Tantangan dan Harapan
Ruang digital memberi panggung baru bagi demokrasi, meski panggung itu kadang licin. Informasi palsu datang seperti spam di tengah malam, ruang gema mempersempit pandangan, dan politik sering menjelma hiburan yang menyiarkan gaduh tanpa isi. Namun di balik layar, generasi muda belajar menjadi warga yang lebih bijak. Mereka menunda komentar, memeriksa sumber, dan menyalakan empati di antara algoritma yang sibuk menilai tanpa memahami.
Generasi ini lahir bersama layar, namun perlahan belajar menatap dunia di baliknya. Mereka tahu tak semua yang viral itu benar, dan tak semua yang diam itu salah. Perubahan tidak selalu datang dari rapat besar, kadang lahir dari unggahan kecil yang membuat satu orang berpikir ulang.

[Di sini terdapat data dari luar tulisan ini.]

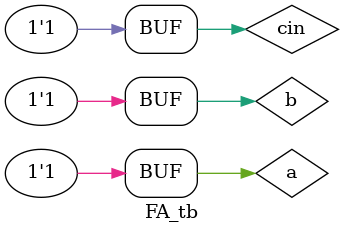
<source format=v>
module FA(a,b,cin,sum,carry);
    input a,b,cin;
    output sum,carry;

    //data flow
    assign sum=a^b^cin;
    assign carry=a&b|cin&(a^b);
endmodule

    //testebench
    module FA_tb();
         reg a,b,cin;
         wire sum,carry;

         //instantiation
         FA F1(a,b,cin,sum,carry);

         initial 
         begin
          a=0;b=0;cin=0;#10;
          a=0;b=0;cin=1;#10;
          a=0;b=1;cin=0;#10;
          a=0;b=1;cin=1;#10;
          a=1;b=0;cin=0;#10;
          a=1;b=0;cin=1;#10;
          a=1;b=1;cin=0;#10;
          a=1;b=1;cin=1;#10;
          end
          initial
          $monitor("a=%b b=%b cin=%b sum=%b carry=%b Time=%t",a,b,cin,sum,carry,$time);
       endmodule



</source>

Di antara riuh dan letih, generasi ini tetap mencari cara agar akal sehat punya tempat di tengah kebisingan digital.
Kelelahan mereka bukan tanda menyerah, melainkan jeda untuk menata ulang keyakinan. Sebab mencintai demokrasi juga berarti berani kecewa padanya. Dan di antara kecewa itu, penulis melihat secercah cahaya: generasi muda yang menulis sumpahnya sendiri di ruang obrolan, di thread panjang, di karya sederhana yang jujur. Sumpah untuk terus berpikir kritis, menjaga nalar, dan percaya bahwa negeri ini masih bisa diperbaiki, baik dari layar maupun dari jalanan.